ViViD·Lab

Vision and Video Dynamics Lab · Research

A single research agenda at increasing levels of abstraction.

Our research follows one progression — from pixel-level motion at the bottom, to world-scale simulation at the top. Each pillar builds on the one below it. The unifying object of study, across all four, is temporal dynamics — how the visual world changes over time.

Visual showcase

A scroll-through tour of the four pillars, with live demos.

Pillar 01

Video Processing

Low-level video enhancement

We make video look better at the pixel level. By exploiting temporal structure across frames, we synthesize smoother motion, restore detail beyond a single frame's limits, stabilize shaky perspective, and minimize quality loss under bandwidth constraints. Each task reduces to one core problem — modeling motion and correspondence between frames precisely enough to act on it.

Topics

  • Video Frame Interpolation
  • Video Compression
  • Video Stabilization
  • Video Super-Resolution & Enhancement
  • Motion Estimation & Compensation

Representative Work

  • AdaCoF: Adaptive Collaboration of Flows for Video Frame Interpolation
    CVPR 2020
  • Exploring Discontinuity for Video Frame Interpolation
    CVPR 2023 Highlight · Top 10%

Connecting threadAll tasks reduce to precise modeling of inter-frame motion and correspondence.

Pillar 02

Video Understanding

Temporal semantics & representation learning

We extract semantic meaning from temporal visual data — understanding what changes in a video and why.

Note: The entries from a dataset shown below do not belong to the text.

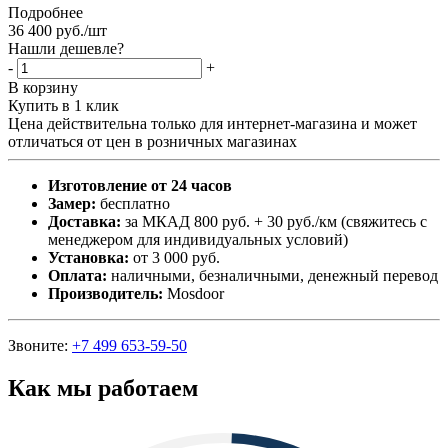
Подробнее
36 400
руб.
/шт
Нашли дешевле?
-
+
В корзину
Купить в 1 клик
Цена действительна только для интернет-магазина и может
отличаться от цен в розничных магазинах
Изготовление от 24 часов
Замер:
бесплатно
Доставка:
за МКАД 800 руб. + 30 руб./км (свяжитесь с
менеджером для индивидуальных условий)
Установка:
от 3 000 руб.
Оплата:
наличными, безналичными, денежный перевод
Производитель:
Mosdoor
Звоните:
+7 499 653-59-50
Как мы работаем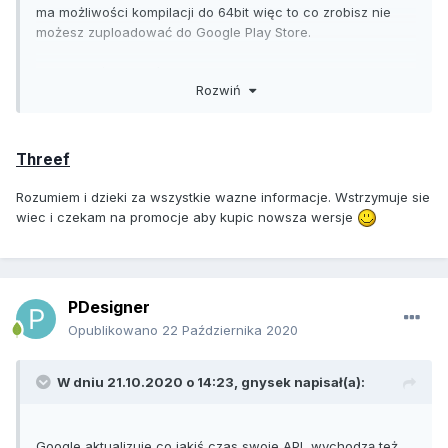
ma możliwości kompilacji do 64bit więc to co zrobisz nie
możesz zuploadować do Google Play Store.
Bardzo dużo za coś, co jest nielegalnie sprzedawane i
Rozwiń
może przestać działać z dnia na dzień. Support dla 1.4
skończył się już dawno temu. Wystarczy jeden pretekst, jaki
pisał wcześniej gnysek i program przestanie działać
całkowicie.
Threef
Nie ma najmniejszego sensu inwestować czasu i pieniędzy
Rozumiem i dzieki za wszystkie wazne informacje. Wstrzymuje sie
w 1.4, bo i tak trzeba będzie z czasem dokonać zmian w
wiec i czekam na promocje aby kupic nowsza wersje
projekcie przenosząc go do 2.0
PDesigner
Opublikowano
22 Października 2020
W dniu 21.10.2020 o 14:23,
gnysek
napisał(a):
Google aktualizuje co jakiś czas swoje API, wychodzą też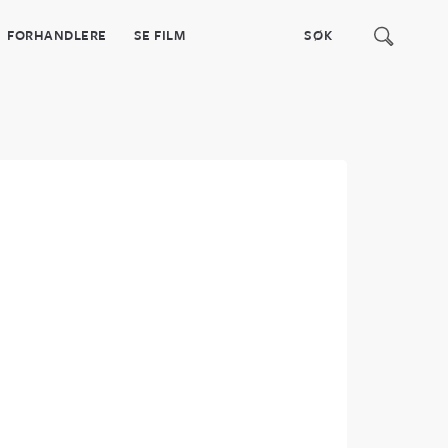
FORHANDLERE
SE FILM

From action recognition to large-scale video foundation models, we study representations that capture meaningful temporal structure rather than treating video as a sequence of independent images.

Topics

  • Video Foundation Models
  • Action Recognition
  • Video Retrieval & Question Answering
  • Temporal Representation Learning
  • Video–Language Alignment

Representative Work

  • Learning Temporally Invariant and Localizable Features via Data Augmentation for Video Recognition
    ECCVW 2020 Oral
  • TWLV-I: Analysis and Insights from Holistic Evaluation on Video Foundation Models
    Twelve Labs Technical Report, 2024

Connecting threadTemporal semantics is the bridge from pixels to meaning — understanding what changes, and why.

Pillar 03

3D / 4D Vision

3D scene reconstruction & rendering

We reconstruct 3D scenes from 2D observations and render them from new viewpoints. Neural representations — radiance fields, Gaussian splatting — capture geometry and appearance with high fidelity. From this foundation, we extend naturally into 4D, modeling how scenes evolve over time.

Topics

  • 3D Scene Reconstruction
  • Neural Radiance Fields (NeRF)
  • 3D & 4D Gaussian Splatting
  • Novel View Synthesis
  • Dynamic Scene Reconstruction

Representative Work

  • Temporal Smoothness-Aware Rate-Distortion Optimized 4D Gaussian Splatting
    NeurIPS 2025

Connecting threadRecovering 3D structure from 2D observations — naturally extending into time when scenes move.

Pillar 04

World Models

Generative simulation of the visual world

We build generative systems for the visual world — from single-image synthesis with diffusion, through action-conditioned and physics-aware video generation, and into world foundation models that let robots and embodied agents anticipate the consequences of their actions. Across these directions, the aim is the same: visual intelligence — perception, prediction, and simulation — for systems that act in the world.

Topics

  • World Foundation Models
  • Action-Conditioned Video Generation
  • Latent Action Models
  • Physics-Aware Generation
  • Foundation Models for Embodied AI
  • Image/Video Generation

Current Direction

An active research direction, building on recent advances in action-conditioned video diffusion and latent action pretraining. Publications expected as the lab matures.

Connecting threadGeneration, prediction, and action-conditioning share one foundation — and one purpose: equipping agents to anticipate the visual consequences of action.